• Title Postdoctoral Associate
  • Education PhD in neuroscience, International School for Advanced Studies,Trieste, Italy
  • Office Harris laboratory, K206
  • Area of Interest Neuroscience, Alzheimer’s disease and Prion diseases

My main research focuses on cellular neuroscience and I am particularly interested in studying the molecular and cellular mechanism underlying neurodegenerative diseases. During my scientific career, I received broad academic training and my research interest shifted from physics to neuroscience. This interdisciplinary background enabled me to apply the latest developments in nanotechnology and imaging to neuroscience.
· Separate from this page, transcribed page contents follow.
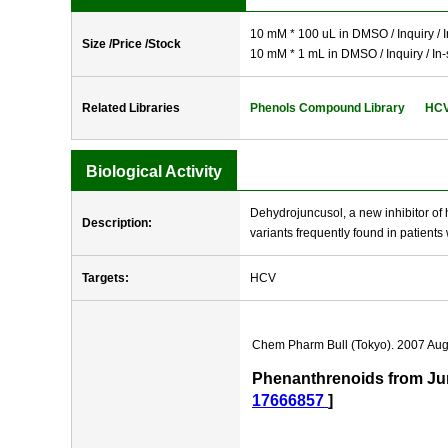
10 mM * 100 uL in DMSO / Inquiry / I
Size /Price /Stock
10 mM * 1 mL in DMSO / Inquiry / In-
Related Libraries
Phenols Compound Library
HCV 
Biological Activity
Dehydrojuncusol, a new inhibitor of h
Description:
variants frequently found in patients 
Targets:
HCV
Chem Pharm Bull (Tokyo). 2007 Aug
Phenanthrenoids from Junc
17666857
]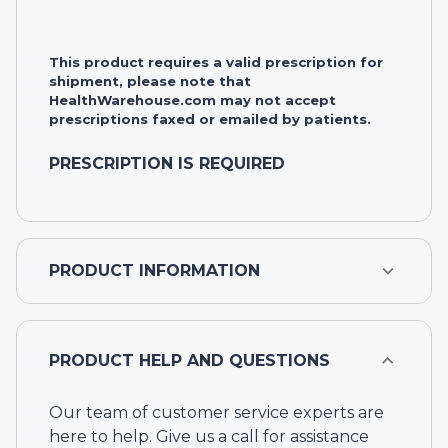
This product requires a valid prescription for
shipment, please note that
HealthWarehouse.com may not accept
prescriptions faxed or emailed by patients.
PRESCRIPTION IS REQUIRED
PRODUCT INFORMATION
PRODUCT HELP AND QUESTIONS
Our team of customer service experts are
here to help. Give us a call for assistance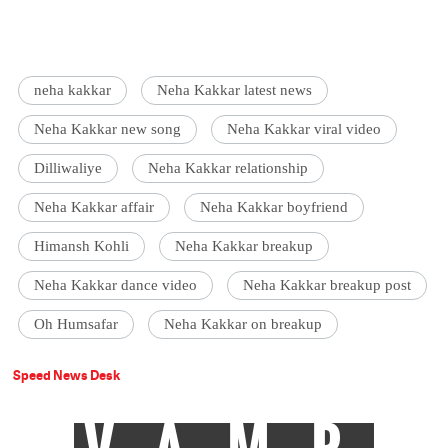
neha kakkar
Neha Kakkar latest news
Neha Kakkar new song
Neha Kakkar viral video
Dilliwaliye
Neha Kakkar relationship
Neha Kakkar affair
Neha Kakkar boyfriend
Himansh Kohli
Neha Kakkar breakup
Neha Kakkar dance video
Neha Kakkar breakup post
Oh Humsafar
Neha Kakkar on breakup
Speed News Desk
VAMP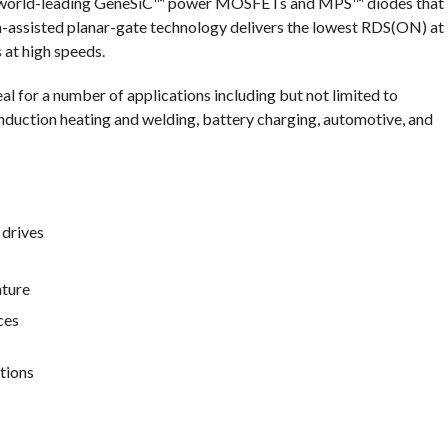
as’ world-leading GeneSiC™ power MOSFETs and MPS™ diodes that
h-assisted planar-gate technology delivers the lowest RDS(ON) at
 at high speeds.
al for a number of applications including but not limited to
nduction heating and welding, battery charging, automotive, and
drives
ature
ces
tions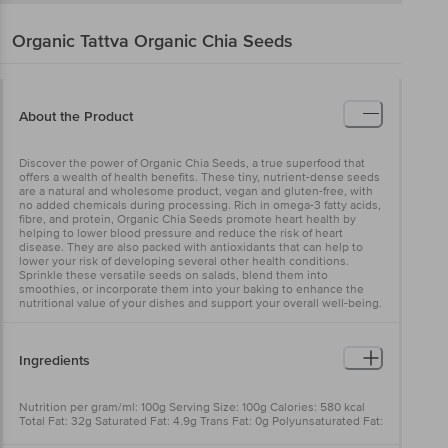
Organic Tattva
Organic Chia Seeds
About the Product
Discover the power of Organic Chia Seeds, a true superfood that
offers a wealth of health benefits. These tiny, nutrient-dense seeds
are a natural and wholesome product, vegan and gluten-free, with
no added chemicals during processing. Rich in omega-3 fatty acids,
fibre, and protein, Organic Chia Seeds promote heart health by
helping to lower blood pressure and reduce the risk of heart
disease. They are also packed with antioxidants that can help to
lower your risk of developing several other health conditions.
Sprinkle these versatile seeds on salads, blend them into
smoothies, or incorporate them into your baking to enhance the
nutritional value of your dishes and support your overall well-being.
Ingredients
Nutrition per gram/ml: 100g Serving Size: 100g Calories: 580 kcal
Total Fat: 32g Saturated Fat: 4.9g Trans Fat: 0g Polyunsaturated Fat:
24g Monounsaturated Fat: 2.8g Cholesterol: 0mg Sodium: 15mg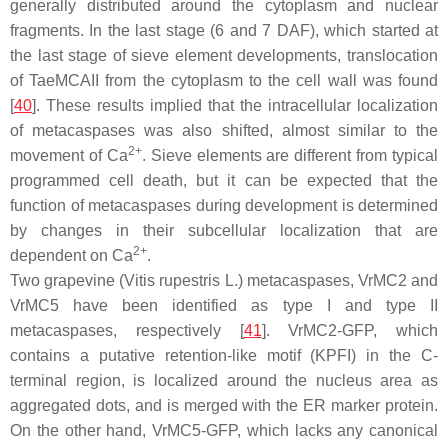
generally distributed around the cytoplasm and nuclear
fragments. In the last stage (6 and 7 DAF), which started at
the last stage of sieve element developments, translocation
of TaeMCAII from the cytoplasm to the cell wall was found
[
40
]. These results implied that the intracellular localization
of metacaspases was also shifted, almost similar to the
2+
movement of Ca
. Sieve elements are different from typical
programmed cell death, but it can be expected that the
function of metacaspases during development is determined
by changes in their subcellular localization that are
2+
dependent on Ca
.
Two grapevine (
Vitis rupestris
L.) metacaspases, VrMC2 and
VrMC5 have been identified as type I and type II
metacaspases, respectively [
41
]. VrMC2-GFP, which
contains a putative retention-like motif (KPFI) in the C-
terminal region, is localized around the nucleus area as
aggregated dots, and is merged with the ER marker protein.
On the other hand, VrMC5-GFP, which lacks any canonical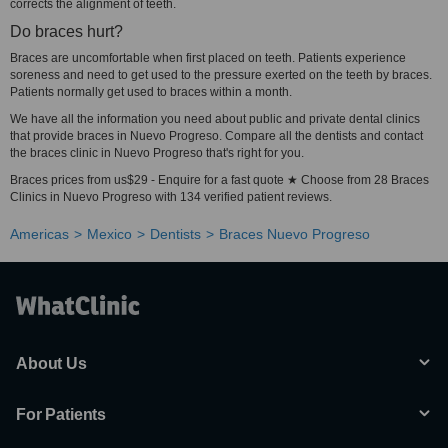
corrects the alignment of teeth.
Do braces hurt?
Braces are uncomfortable when first placed on teeth. Patients experience
soreness and need to get used to the pressure exerted on the teeth by braces.
Patients normally get used to braces within a month.
We have all the information you need about public and private dental clinics
that provide braces in Nuevo Progreso. Compare all the dentists and contact
the braces clinic in Nuevo Progreso that's right for you.
Braces prices from us$29 - Enquire for a fast quote ★ Choose from 28 Braces
Clinics in Nuevo Progreso with 134 verified patient reviews.
Americas
Mexico
Dentists
Braces Nuevo Progreso
About Us
For Patients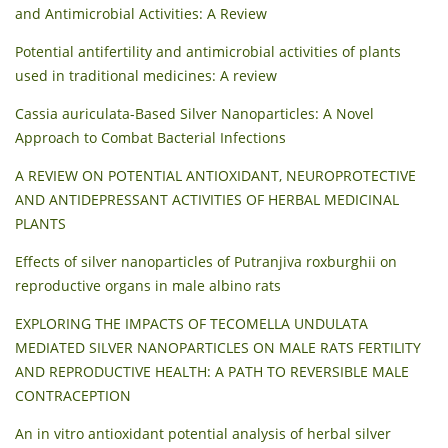
and Antimicrobial Activities: A Review
Potential antifertility and antimicrobial activities of plants
used in traditional medicines: A review
Cassia auriculata-Based Silver Nanoparticles: A Novel
Approach to Combat Bacterial Infections
A REVIEW ON POTENTIAL ANTIOXIDANT, NEUROPROTECTIVE
AND ANTIDEPRESSANT ACTIVITIES OF HERBAL MEDICINAL
PLANTS
Effects of silver nanoparticles of Putranjiva roxburghii on
reproductive organs in male albino rats
EXPLORING THE IMPACTS OF TECOMELLA UNDULATA
MEDIATED SILVER NANOPARTICLES ON MALE RATS FERTILITY
AND REPRODUCTIVE HEALTH: A PATH TO REVERSIBLE MALE
CONTRACEPTION
An in vitro antioxidant potential analysis of herbal silver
I received my PhD in neuroscience from International school for advanced studies (Dr. Torre’ laboratory, SISSA, Trieste, Italy). My doctoral research project aimed at unraveling the molecular mechanisms underlying the force generation in neuronal growth cones. To address this issue, I have investigated in detail the role of several important players in force generation such as membrane stiffness, actin turnover and myosin II. After PhD, I was involved in different research projects related to protein misfolding and prion diseases in collaboration with Dr. Legname and Dr. Cojoc (SISSA, Trieste, Italy). My main research project was focused on defining the physiological function of prion protein (PrPC) by analyzing its role on neurite guidance and signaling.

In order to extend my knowledge in the neurodegeneration field, I joined Dr. Harris’ Laboratory. I am particularly excited about this opportunity, which will complement my previous training by introducing me to the field of Alzheimer’s disease and will help me to learn new skills in protein chemistry and cell biology. Currently, my research project focuses on identifying the molecular mechanism by which amyloid-β (Aβ) aggregates interact with cell surface receptors including PrPC. In this work, I am using a multi-disciplinary approach combining single molecule super-resolution microscopy, biochemical and biophysical assays, and cell-based neurotoxicity experiments to measure the dynamics and kinetics of Aβ interactions with its membrane receptors. Analyzing several Aβ-receptor systems in parallel will reveal common molecular mechanisms by which receptors interact with pathologically relevant Aβ aggregates to transduce neurotoxic signals. I believe, this study will provide deep insights into a molecular origin of disease, and the development of therapeutic approaches for Alzheimer’s disease.